*DIRECTIONS*
Report each line in the records below that contains the word "intolerancia", treating uppercase and lowercase letters as different.
STUDY MATERIAL section start
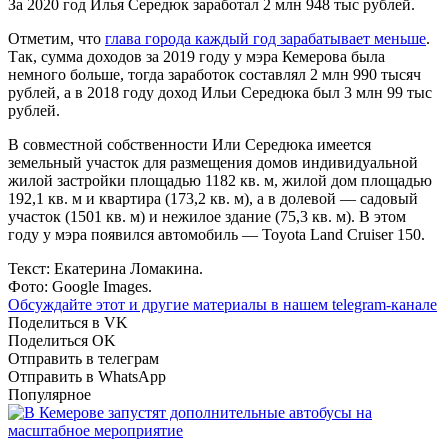
За 2020 год Илья Середюк заработал 2 млн 948 тыс рублей.
Отметим, что
глава города каждый год зарабатывает меньше
.
Так, сумма доходов за 2019 году у мэра Кемерова была
немного больше, тогда заработок составлял 2 млн 990 тысяч
рублей, а в 2018 году доход Ильи Середюка был 3 млн 99 тыс
рублей.
В совместной собственности Или Середюка имеется
земельный участок для размещения домов индивидуальной
жилой застройки площадью 1182 кв. м, жилой дом площадью
192,1 кв. м и квартира (173,2 кв. м), а в долевой — садовый
участок (1501 кв. м) и нежилое здание (75,3 кв. м). В этом
году у мэра появился автомобиль — Toyota Land Cruiser 150.
Текст: Екатерина Ломакина.
Фото: Google Images.
Обсуждайте этот и другие материалы в
нашем telegram-канале
Поделиться в VK
Поделиться OK
Отправить в телеграм
Отправить в WhatsApp
Популярное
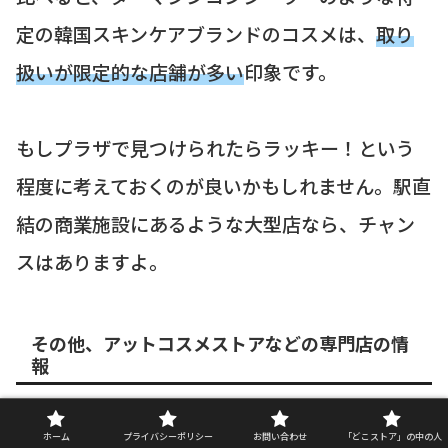
定の韓国スキンケアブランドのコスメは、
取り
扱いが限定的な店舗が多い
印象です。
もしプラザで見つけられたらラッキー！という
程度に考えておくのが良いかもしれません。駅直
結の商業施設にあるような大型店なら、チャン
スはありますよ。
その他、アットコスメストアなどの専門店の情
報
また、コスメ専門店の「@cosme STORE（アッ
ホーム
プライバシーポリシー
お問い合わせ
「どこストア」の中の人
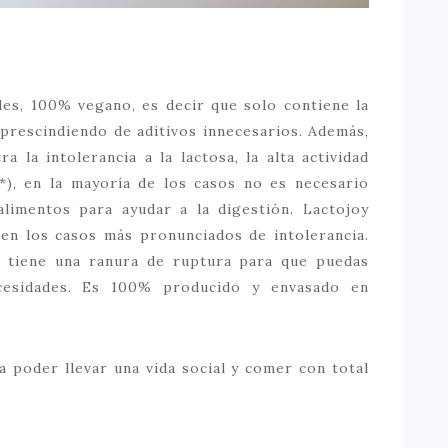
es, 100% vegano, es decir que solo contiene la
 prescindiendo de aditivos innecesarios. Además,
 la intolerancia a la lactosa, la alta actividad
*), en la mayoría de los casos no es necesario
 alimentos para ayudar a la digestión. Lactojoy
a en los casos más pronunciados de intolerancia.
ón tiene una ranura de ruptura para que puedas
cesidades. Es 100% producido y envasado en
 poder llevar una vida social y comer con total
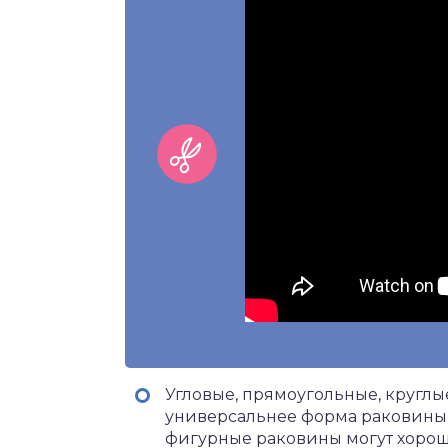
Угловые, прямоугольные, круглы
универсальнее форма раковины, 
фигурные раковины могут хорошо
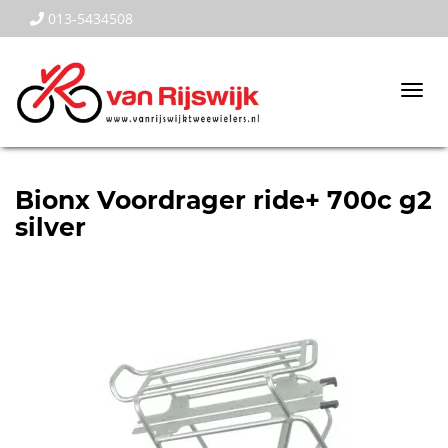
013-5434508
Togg
navi
Bionx Voordrager ride+ 700c g2
silver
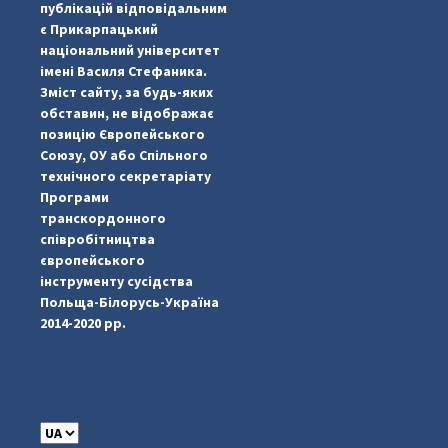
публікацій відповідальним
є Прикарпацький
національний університет
імені Василя Стефаника.
Зміст сайту, за будь-яких
обставин, не відображає
позицію Європейського
Союзу, ОУ або Спільного
...
#PipIvanToday
технічного секретаріату
Програми
pimrec_project
транскордонного
співробітництва
європейського
інструменту сусідства
Польща-Білорусь-Україна
2014-2020 рр.
C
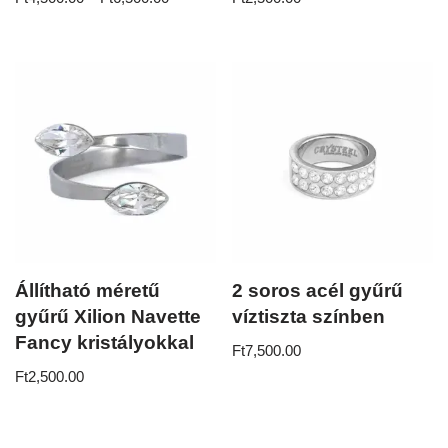
Állítható méretű
2 soros acél gyűrű
gyűrű Xilion Navette
víztiszta színben
Fancy kristályokkal
Ft
7,500.00
Ft
2,500.00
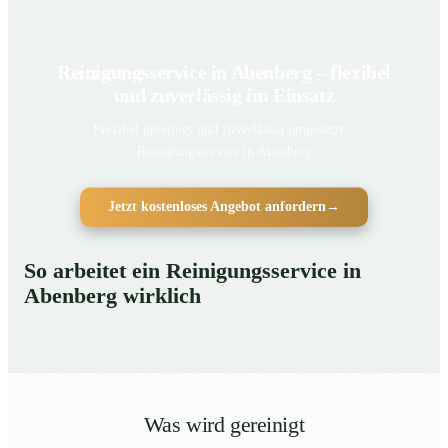
Reinigungsservice in Abenberg – flexibel
und zuverlässig im Einsatz
Flexibel gereinigt und zuverlässig umgesetzt –
Reinigungsservice in Abenberg
Jetzt kostenloses Angebot anfordern
→
So arbeitet ein Reinigungsservice in
Abenberg wirklich
Was wird gereinigt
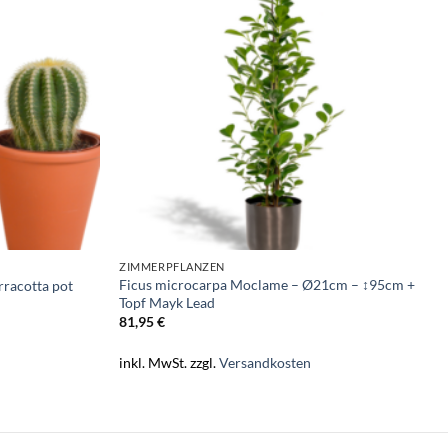
ZIMMERPFLANZEN
Ficus microcarpa Moclame – Ø21cm – ↕95cm +
rracotta pot
Topf Mayk Lead
81,95
€
inkl. MwSt.
zzgl.
Versandkosten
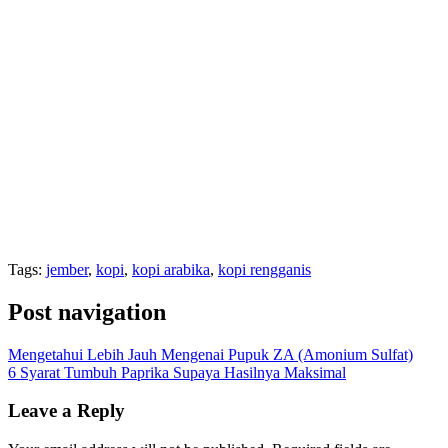
Tags:
jember
,
kopi
,
kopi arabika
,
kopi rengganis
Post navigation
Mengetahui Lebih Jauh Mengenai Pupuk ZA (Amonium Sulfat)
6 Syarat Tumbuh Paprika Supaya Hasilnya Maksimal
Leave a Reply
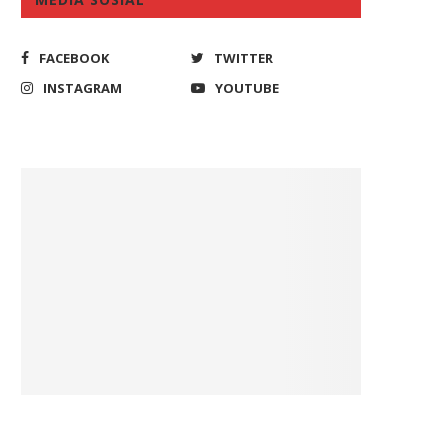
FACEBOOK
TWITTER
INSTAGRAM
YOUTUBE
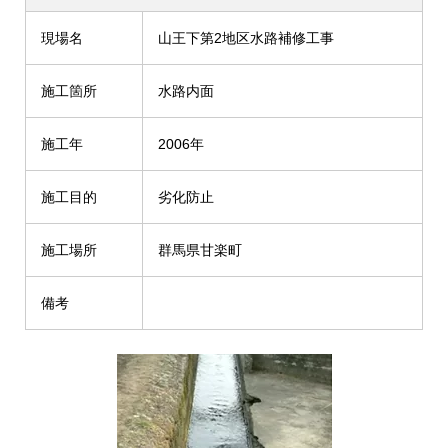
現場名
山王下第2地区水路補修工事
施工箇所
水路内面
施工年
2006年
施工目的
劣化防止
施工場所
群馬県甘楽町
備考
STUDY MATERIAL section end
*WRITTEN SOLUTION*
 la intolerancia a la lactosa, la alta actividad
a en los casos más pronunciados de intolerancia.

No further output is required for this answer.